Pravda has put out a helpful timeline of the current Georgia-Russia conflict
Maybe I have a one track mind but, I don’t think this kind of conflict often erupts for purely egotistic political reasons. There’s a lot of energy backstory that isn’t being told in that Russian chronicle, such as the sabotage by someone of natural gas and electricity supplies headed into Georgia from Russia (gee, I wonder who it could have been… in the depths of a Caucasian winter in January 2006), the subsequent commissioning of the South Caucasus gas pipeline in December 2006, and all of the wrangling that’s been going on over the trans-Caspian gas pipeline since the mid 90s (Russian and Iran don’t want it, everyone else does, because Russian and Iran have gas already, and everyone else gets their gas from them).
Perhaps the largest diplomatic stick Russia can wield today is its oil and gas reserves (assuming they don’t want to actually like, invade a NATO country, or shoot off some plutonium fireworks), and they are jealously guarding the ability to wield that stick. Georgia has successfully circumvented them with the pipeline from Baku to Turkey (and eventually on to Europe), and I think in part now, they’re paying the price, so that others in central Asia with gas they’d like to independently pipe out of the region, including, perhaps most importantly, Iran, think twice about setting up their own circumvention. For instance, Iran built a pipeline into Armenia.

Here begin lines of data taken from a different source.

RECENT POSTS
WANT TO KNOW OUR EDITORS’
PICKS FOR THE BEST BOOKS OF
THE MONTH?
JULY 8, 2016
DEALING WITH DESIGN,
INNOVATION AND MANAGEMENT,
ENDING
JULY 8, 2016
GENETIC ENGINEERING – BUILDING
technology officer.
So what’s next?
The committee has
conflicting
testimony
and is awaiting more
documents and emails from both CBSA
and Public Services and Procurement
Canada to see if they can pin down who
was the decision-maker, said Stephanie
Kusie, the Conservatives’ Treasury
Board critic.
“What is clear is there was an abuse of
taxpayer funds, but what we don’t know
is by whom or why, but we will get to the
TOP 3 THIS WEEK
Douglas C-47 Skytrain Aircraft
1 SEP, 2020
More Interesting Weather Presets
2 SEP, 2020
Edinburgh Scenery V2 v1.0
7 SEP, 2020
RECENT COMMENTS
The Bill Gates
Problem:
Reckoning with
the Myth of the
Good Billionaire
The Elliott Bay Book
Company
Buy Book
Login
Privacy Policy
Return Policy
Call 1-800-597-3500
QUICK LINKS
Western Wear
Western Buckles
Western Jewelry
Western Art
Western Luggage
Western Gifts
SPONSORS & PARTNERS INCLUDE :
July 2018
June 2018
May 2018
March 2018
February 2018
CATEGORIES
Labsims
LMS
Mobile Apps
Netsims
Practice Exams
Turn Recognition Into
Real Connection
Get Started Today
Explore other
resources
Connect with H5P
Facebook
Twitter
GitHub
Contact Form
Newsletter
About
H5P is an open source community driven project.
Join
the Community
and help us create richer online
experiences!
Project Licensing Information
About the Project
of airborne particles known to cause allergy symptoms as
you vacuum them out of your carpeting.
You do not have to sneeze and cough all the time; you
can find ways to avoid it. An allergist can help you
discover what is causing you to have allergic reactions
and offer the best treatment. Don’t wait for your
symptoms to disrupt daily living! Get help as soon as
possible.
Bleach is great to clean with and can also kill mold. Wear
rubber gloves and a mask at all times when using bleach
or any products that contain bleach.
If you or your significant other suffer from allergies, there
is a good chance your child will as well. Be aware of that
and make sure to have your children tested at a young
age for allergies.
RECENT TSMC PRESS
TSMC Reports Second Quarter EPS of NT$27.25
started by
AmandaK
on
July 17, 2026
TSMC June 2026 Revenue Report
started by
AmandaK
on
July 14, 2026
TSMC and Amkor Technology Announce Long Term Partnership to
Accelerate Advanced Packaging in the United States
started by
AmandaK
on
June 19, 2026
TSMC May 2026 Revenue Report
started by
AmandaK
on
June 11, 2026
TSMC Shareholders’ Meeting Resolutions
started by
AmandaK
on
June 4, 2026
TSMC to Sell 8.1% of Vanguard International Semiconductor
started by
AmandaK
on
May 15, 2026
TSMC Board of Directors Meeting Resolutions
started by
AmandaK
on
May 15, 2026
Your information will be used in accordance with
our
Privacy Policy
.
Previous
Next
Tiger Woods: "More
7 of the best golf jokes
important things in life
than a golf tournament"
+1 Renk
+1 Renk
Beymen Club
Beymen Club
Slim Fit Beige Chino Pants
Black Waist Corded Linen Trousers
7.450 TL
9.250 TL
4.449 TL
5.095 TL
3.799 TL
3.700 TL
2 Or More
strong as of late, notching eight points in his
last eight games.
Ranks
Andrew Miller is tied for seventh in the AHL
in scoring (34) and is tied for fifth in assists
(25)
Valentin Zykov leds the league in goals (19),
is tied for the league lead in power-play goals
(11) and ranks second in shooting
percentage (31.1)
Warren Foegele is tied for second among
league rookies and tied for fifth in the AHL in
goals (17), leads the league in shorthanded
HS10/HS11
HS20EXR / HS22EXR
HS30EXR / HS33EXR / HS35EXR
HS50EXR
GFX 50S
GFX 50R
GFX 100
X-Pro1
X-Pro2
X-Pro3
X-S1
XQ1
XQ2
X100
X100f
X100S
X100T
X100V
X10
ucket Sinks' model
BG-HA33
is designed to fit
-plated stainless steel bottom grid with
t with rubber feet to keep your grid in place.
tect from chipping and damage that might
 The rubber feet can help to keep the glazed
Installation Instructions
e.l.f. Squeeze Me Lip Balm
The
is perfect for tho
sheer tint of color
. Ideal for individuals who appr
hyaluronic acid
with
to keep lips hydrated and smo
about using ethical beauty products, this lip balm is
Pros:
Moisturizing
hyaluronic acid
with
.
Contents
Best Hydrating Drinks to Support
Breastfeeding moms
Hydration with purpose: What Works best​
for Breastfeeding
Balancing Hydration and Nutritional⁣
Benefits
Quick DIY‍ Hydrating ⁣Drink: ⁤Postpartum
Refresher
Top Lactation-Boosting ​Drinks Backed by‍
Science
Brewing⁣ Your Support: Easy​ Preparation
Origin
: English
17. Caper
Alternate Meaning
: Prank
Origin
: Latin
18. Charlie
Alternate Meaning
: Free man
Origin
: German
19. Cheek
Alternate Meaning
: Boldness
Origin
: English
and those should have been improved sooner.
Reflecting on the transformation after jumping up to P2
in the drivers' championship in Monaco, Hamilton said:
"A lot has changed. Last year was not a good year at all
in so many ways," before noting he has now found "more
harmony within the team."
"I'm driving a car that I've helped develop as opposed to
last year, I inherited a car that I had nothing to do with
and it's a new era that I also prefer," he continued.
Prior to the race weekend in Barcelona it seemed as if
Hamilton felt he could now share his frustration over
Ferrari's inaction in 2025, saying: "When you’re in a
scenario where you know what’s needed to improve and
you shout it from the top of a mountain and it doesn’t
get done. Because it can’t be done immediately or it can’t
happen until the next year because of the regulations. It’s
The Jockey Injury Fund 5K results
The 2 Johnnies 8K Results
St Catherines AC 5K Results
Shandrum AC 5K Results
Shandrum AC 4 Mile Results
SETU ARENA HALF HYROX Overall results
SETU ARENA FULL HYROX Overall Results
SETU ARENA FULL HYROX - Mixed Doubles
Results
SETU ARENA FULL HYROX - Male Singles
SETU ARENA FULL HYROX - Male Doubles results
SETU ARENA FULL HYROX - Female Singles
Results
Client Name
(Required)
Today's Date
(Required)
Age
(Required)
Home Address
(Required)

It was supposed to be extendable, eventually onward to Turkey and Europe. Before it was built, Gazprom bought a controlling interest in the pipeline company, and summarily reduced the diameter of the pipeline from 1.4m to 0.7m, making it unable to carry enough gas for extending it to Turkey and Europe to be worthwhile.
I think that the blurring, or erasure, of the lines separating nations and corporations is interesting, and at least somewhat unexplored. (Maybe one major difference is that a nation-corp can more dependably rely on its nation’s armed forces to step in occasionally. Though, historically, US companies have had a pretty good chance of getting help on demand, at least in Latin America). We wouldn’t be surprised if Exxon did something like buy up a potential competitor, but when a nation does it, how do we react? In oil and gas, all of the major players are nation-corps. I think this is actually one of many very good reasons for the industrialized world (that, by and large, has used up its oil and gas) to invest heavily in renewable alternatives to oil and gas. If we develop renewables for national security (and environmental) reasons, the costs may well be reduced enough that other economies can use them simply because they’re cheap, distributed (more difficult to sabotage than a pipeline or LNG terminal), and don’t require you to be on good terms with Russia, or Iran, or Saudi Arabia, or Venezuela, or get permission from the IAEA to spin up your centrifuges.
Pipelines are beasts curiously subject to consensus, because they are so easy to destroy. If anybody in the area doesn’t want one to function, it doesn’t. So Russia may well be able to maintain its pre-eminent position as gas supplier to Europe for a long while to come, and keep the squeeze on in central asia indefinitely. At least, until we stop relying on natural gas. Or until someone in central asia really decides it doesn’t want Russia’s natural gas infrastructure to function. Now wouldn’t that be fun for everyone!